Wright’s debut novel, “Harold,” is largely an effort to transpose his stand-up sensibility to fiction. Plotwise, very little happens. Its title hero is a 7-year-old boy attending his third-grade class in suburban Massachusetts. It’s 1965, and Harold’s teacher is reminding him to remember his upcoming assignments. But he’s the kind of kid who isn’t going to get boxed in by assignments, or reminding, or remembering. He’s smart but psychically entirely off the grid. “He did more thinking than someone his age,” Wright explains. “Or any age.”

Though Wright, now 67, doesn’t dwell on diagnoses, Harold’s busy brain is almost certainly a case of ADHD. And the background details that flicker into the story suggest he’s processing a trauma or two: His mother has been briefly institutionalized, so he’s recently spent a summer living with his crusty grandfather. If there’s a father around, Harold is stubbornly determined to think about anything but.

David Duchovny wants to be taken seriously as a novelist. His new book makes a good case.

Instead, his cranium becomes a vaudeville revue of curious musings, which he imagines as birds fluttering in a “rectangle in his head.” Many of those thoughts are tart and aphoristic in a very Wright-ian way. For instance:

“Wouldn’t it be great if he had a pair of glass bottom shoes that he could wear on the glass bottom boat with no socks on so that if the fish looked up they could for the first time in their lives see bare feet that weren’t in the water.”

Or: “Harold wondered if bird angels would have four wings.”

Or: “How different it would be if, when boats pulled huge nets out of the ocean full of thousands of fish, the fish were screaming in horror.”

Or: “Being in love was like being on a seesaw where one side contained nitroglycerin.”

And so on. The subjects of Wright’s riffing are all over the place, accommodating black-and-white vs. color film, internal bleeding, Lakota folklore, space exploration. The daydreamscapes are far-flung too: Harold imagines himself visiting a cemetery with a classmate, then kicking back at a coffee shop on the moon, where he discusses the state of the universe with astronomer Carl Sagan. The oddness of the settings hardly matters, though; just about every element of “Harold” is subordinate to its job as a delivery system for Wright’s observations. (Unsurprisingly, he initially conceived the book as a novel-in-tweets.)

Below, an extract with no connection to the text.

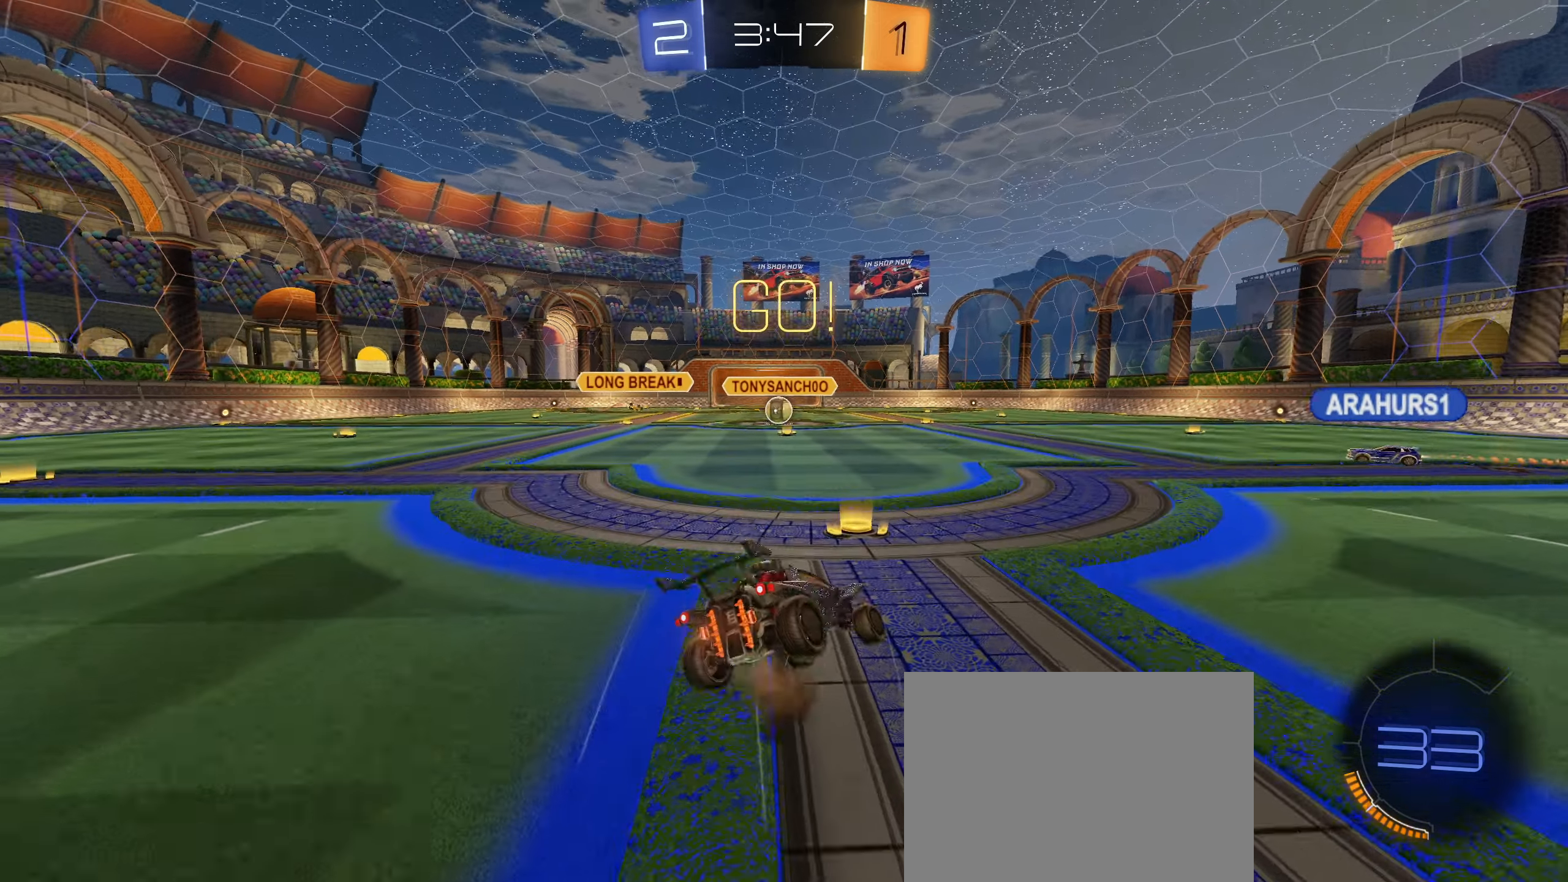
{"buttons": ["L1", "R2"], "left_stick": "down-left", "right_stick": "center", "events": [[50, "CROSS", "up"], [66, "left_stick", "down"], [283, "left_stick", "down-left"]]}
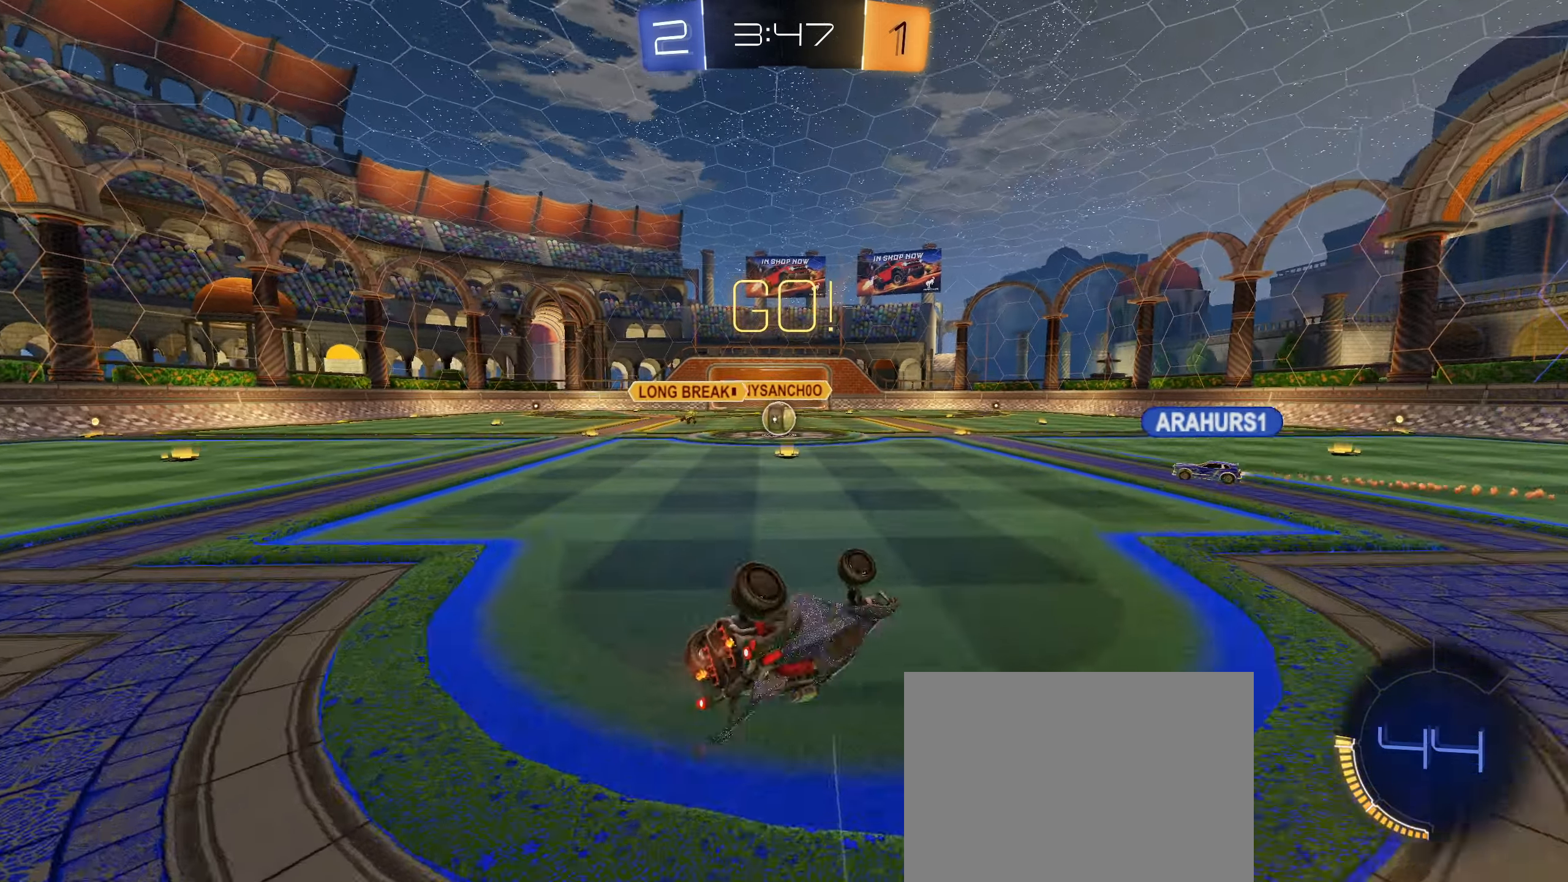
{"buttons": ["R2"], "left_stick": "down-left", "right_stick": "center", "events": [[116, "R2", "up"], [216, "L1", "up"], [266, "left_stick", "center"], [350, "R2", "down"], [483, "left_stick", "down-left"]]}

“Harold” is often funny, and its refusal to stay in one place means it never feels labored. But: Is it a novel? Though there are characters, there’s little in the way of character development. Harold returns to the matter of his institutionalized mother only intermittently, and as little more than an object of fear or fury. (Understandably: She once accidentally put wine in his thermos.) His grandfather brings storm clouds of dark observations and antics that would require a truckload of psychiatrists to untangle. He tells Harold that all the chairs around the dining room table have been occupied by people who have hanged themselves. (“Kiddingly,” Wright notes. Ha … ha?) Later, he takes Harold to a wedding and fits him in a marionette suit, clipping his strings. That might qualify as symbolism — maybe — if there were a clear story the symbols referred to.

And that’s setting aside odd turns, factual infelicities and jokes that don’t land. Why is Harold chatting up Carl Sagan in 1965, years before he became a pop-science household name? Why is the story contemplating the schoolteacher’s sex life? Why are we on the moon, again? To which Wright can only respond: Who cares and so what? Riffing on a photo taken by a space probe in 1990, he notes: “If you’re wondering how Harold would know of this photograph … mind your own business.”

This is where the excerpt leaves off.